WORK TO COMPLETE
Word for word, repeat each of the records below.

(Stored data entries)
::::

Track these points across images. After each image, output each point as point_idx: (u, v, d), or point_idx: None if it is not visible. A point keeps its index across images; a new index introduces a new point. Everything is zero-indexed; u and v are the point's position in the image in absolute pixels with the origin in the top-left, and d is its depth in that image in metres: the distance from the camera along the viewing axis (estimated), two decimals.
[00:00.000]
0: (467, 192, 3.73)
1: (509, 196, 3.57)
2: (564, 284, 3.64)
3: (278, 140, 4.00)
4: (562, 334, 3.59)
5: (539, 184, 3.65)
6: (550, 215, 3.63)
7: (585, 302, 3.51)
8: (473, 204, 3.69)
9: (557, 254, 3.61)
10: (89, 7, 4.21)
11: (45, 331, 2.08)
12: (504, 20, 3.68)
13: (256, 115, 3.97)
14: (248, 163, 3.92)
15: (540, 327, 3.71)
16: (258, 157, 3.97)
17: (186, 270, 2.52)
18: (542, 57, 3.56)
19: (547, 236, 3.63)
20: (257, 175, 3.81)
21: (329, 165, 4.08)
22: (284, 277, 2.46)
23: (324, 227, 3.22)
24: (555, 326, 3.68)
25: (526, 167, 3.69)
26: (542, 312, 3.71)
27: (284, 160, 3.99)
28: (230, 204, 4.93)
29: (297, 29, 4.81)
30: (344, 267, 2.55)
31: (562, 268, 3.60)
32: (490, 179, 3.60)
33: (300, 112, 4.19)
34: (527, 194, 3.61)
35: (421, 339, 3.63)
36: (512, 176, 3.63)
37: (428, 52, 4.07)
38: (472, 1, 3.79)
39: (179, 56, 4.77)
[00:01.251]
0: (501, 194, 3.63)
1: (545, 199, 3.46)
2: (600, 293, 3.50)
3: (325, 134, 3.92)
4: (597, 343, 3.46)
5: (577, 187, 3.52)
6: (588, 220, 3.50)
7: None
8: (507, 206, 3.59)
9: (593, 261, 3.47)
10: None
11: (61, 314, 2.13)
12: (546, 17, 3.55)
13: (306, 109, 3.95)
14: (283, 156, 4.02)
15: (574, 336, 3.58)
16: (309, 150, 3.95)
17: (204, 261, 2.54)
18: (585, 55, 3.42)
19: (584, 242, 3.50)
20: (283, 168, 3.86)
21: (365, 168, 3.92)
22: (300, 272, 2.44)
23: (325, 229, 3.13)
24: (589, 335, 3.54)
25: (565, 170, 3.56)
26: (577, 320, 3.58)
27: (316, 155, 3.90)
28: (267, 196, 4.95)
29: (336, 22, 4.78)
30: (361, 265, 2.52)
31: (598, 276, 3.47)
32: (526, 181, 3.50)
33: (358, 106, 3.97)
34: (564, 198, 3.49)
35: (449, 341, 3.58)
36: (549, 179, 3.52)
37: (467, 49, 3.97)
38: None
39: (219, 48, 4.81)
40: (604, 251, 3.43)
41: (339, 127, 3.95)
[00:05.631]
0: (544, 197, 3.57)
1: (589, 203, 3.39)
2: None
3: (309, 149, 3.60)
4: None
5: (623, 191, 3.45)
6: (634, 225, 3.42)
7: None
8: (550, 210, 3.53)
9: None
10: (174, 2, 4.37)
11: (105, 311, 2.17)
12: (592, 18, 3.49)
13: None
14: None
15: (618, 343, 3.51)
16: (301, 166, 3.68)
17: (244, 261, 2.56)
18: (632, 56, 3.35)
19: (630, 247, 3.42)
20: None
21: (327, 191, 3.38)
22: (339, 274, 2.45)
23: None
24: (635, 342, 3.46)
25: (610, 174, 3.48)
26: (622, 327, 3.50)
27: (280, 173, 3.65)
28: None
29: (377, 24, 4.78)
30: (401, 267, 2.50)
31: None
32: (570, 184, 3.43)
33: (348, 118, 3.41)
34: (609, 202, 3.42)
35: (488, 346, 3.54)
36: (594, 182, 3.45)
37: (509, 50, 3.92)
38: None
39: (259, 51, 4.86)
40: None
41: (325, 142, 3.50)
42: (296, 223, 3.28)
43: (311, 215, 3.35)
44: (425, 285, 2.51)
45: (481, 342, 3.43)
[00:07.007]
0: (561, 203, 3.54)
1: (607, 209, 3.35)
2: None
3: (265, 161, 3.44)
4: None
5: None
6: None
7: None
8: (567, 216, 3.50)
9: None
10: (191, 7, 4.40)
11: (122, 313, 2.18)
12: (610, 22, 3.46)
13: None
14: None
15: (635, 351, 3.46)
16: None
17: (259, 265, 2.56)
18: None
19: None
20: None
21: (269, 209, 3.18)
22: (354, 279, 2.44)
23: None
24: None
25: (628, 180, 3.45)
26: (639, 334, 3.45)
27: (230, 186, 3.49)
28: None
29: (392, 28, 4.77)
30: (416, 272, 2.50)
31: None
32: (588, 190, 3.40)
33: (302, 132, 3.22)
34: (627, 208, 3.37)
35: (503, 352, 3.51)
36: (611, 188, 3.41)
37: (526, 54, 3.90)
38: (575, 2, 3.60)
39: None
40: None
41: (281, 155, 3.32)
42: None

::::

SOLVED PROBLEM
Track these points across images. After each image, output each point as point_idx: (u, v, d), or point_idx: None if it is not visible. A point keeps its index across images; a new index introduces a new point. Everything is zero-indexed; u and v are the point's position in the image in absolute pixels with the origin in the top-left, and d is its depth in that image in metres: the distance from the camera along the viewing axis (estimated), two decimals.
[00:00.000]
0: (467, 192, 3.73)
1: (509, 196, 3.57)
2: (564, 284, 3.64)
3: (278, 140, 4.00)
4: (562, 334, 3.59)
5: (539, 184, 3.65)
6: (550, 215, 3.63)
7: (585, 302, 3.51)
8: (473, 204, 3.69)
9: (557, 254, 3.61)
10: (89, 7, 4.21)
11: (45, 331, 2.08)
12: (504, 20, 3.68)
13: (256, 115, 3.97)
14: (248, 163, 3.92)
15: (540, 327, 3.71)
16: (258, 157, 3.97)
17: (186, 270, 2.52)
18: (542, 57, 3.56)
19: (547, 236, 3.63)
20: (257, 175, 3.81)
21: (329, 165, 4.08)
22: (284, 277, 2.46)
23: (324, 227, 3.22)
24: (555, 326, 3.68)
25: (526, 167, 3.69)
26: (542, 312, 3.71)
27: (284, 160, 3.99)
28: (230, 204, 4.93)
29: (297, 29, 4.81)
30: (344, 267, 2.55)
31: (562, 268, 3.60)
32: (490, 179, 3.60)
33: (300, 112, 4.19)
34: (527, 194, 3.61)
35: (421, 339, 3.63)
36: (512, 176, 3.63)
37: (428, 52, 4.07)
38: (472, 1, 3.79)
39: (179, 56, 4.77)
[00:01.251]
0: (501, 194, 3.63)
1: (545, 199, 3.46)
2: (600, 293, 3.50)
3: (325, 134, 3.92)
4: (597, 343, 3.46)
5: (577, 187, 3.52)
6: (588, 220, 3.50)
7: None
8: (507, 206, 3.59)
9: (593, 261, 3.47)
10: None
11: (61, 314, 2.13)
12: (546, 17, 3.55)
13: (306, 109, 3.95)
14: (283, 156, 4.02)
15: (574, 336, 3.58)
16: (309, 150, 3.95)
17: (204, 261, 2.54)
18: (585, 55, 3.42)
19: (584, 242, 3.50)
20: (283, 168, 3.86)
21: (365, 168, 3.92)
22: (300, 272, 2.44)
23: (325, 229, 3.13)
24: (589, 335, 3.54)
25: (565, 170, 3.56)
26: (577, 320, 3.58)
27: (316, 155, 3.90)
28: (267, 196, 4.95)
29: (336, 22, 4.78)
30: (361, 265, 2.52)
31: (598, 276, 3.47)
32: (526, 181, 3.50)
33: (358, 106, 3.97)
34: (564, 198, 3.49)
35: (449, 341, 3.58)
36: (549, 179, 3.52)
37: (467, 49, 3.97)
38: None
39: (219, 48, 4.81)
40: (604, 251, 3.43)
41: (339, 127, 3.95)
[00:05.631]
0: (544, 197, 3.57)
1: (589, 203, 3.39)
2: None
3: (309, 149, 3.60)
4: None
5: (623, 191, 3.45)
6: (634, 225, 3.42)
7: None
8: (550, 210, 3.53)
9: None
10: (174, 2, 4.37)
11: (105, 311, 2.17)
12: (592, 18, 3.49)
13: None
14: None
15: (618, 343, 3.51)
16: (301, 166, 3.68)
17: (244, 261, 2.56)
18: (632, 56, 3.35)
19: (630, 247, 3.42)
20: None
21: (327, 191, 3.38)
22: (339, 274, 2.45)
23: None
24: (635, 342, 3.46)
25: (610, 174, 3.48)
26: (622, 327, 3.50)
27: (280, 173, 3.65)
28: None
29: (377, 24, 4.78)
30: (401, 267, 2.50)
31: None
32: (570, 184, 3.43)
33: (348, 118, 3.41)
34: (609, 202, 3.42)
35: (488, 346, 3.54)
36: (594, 182, 3.45)
37: (509, 50, 3.92)
38: None
39: (259, 51, 4.86)
40: None
41: (325, 142, 3.50)
42: (296, 223, 3.28)
43: (311, 215, 3.35)
44: (425, 285, 2.51)
45: (481, 342, 3.43)
[00:07.007]
0: (561, 203, 3.54)
1: (607, 209, 3.35)
2: None
3: (265, 161, 3.44)
4: None
5: None
6: None
7: None
8: (567, 216, 3.50)
9: None
10: (191, 7, 4.40)
11: (122, 313, 2.18)
12: (610, 22, 3.46)
13: None
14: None
15: (635, 351, 3.46)
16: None
17: (259, 265, 2.56)
18: None
19: None
20: None
21: (269, 209, 3.18)
22: (354, 279, 2.44)
23: None
24: None
25: (628, 180, 3.45)
26: (639, 334, 3.45)
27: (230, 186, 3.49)
28: None
29: (392, 28, 4.77)
30: (416, 272, 2.50)
31: None
32: (588, 190, 3.40)
33: (302, 132, 3.22)
34: (627, 208, 3.37)
35: (503, 352, 3.51)
36: (611, 188, 3.41)
37: (526, 54, 3.90)
38: (575, 2, 3.60)
39: None
40: None
41: (281, 155, 3.32)
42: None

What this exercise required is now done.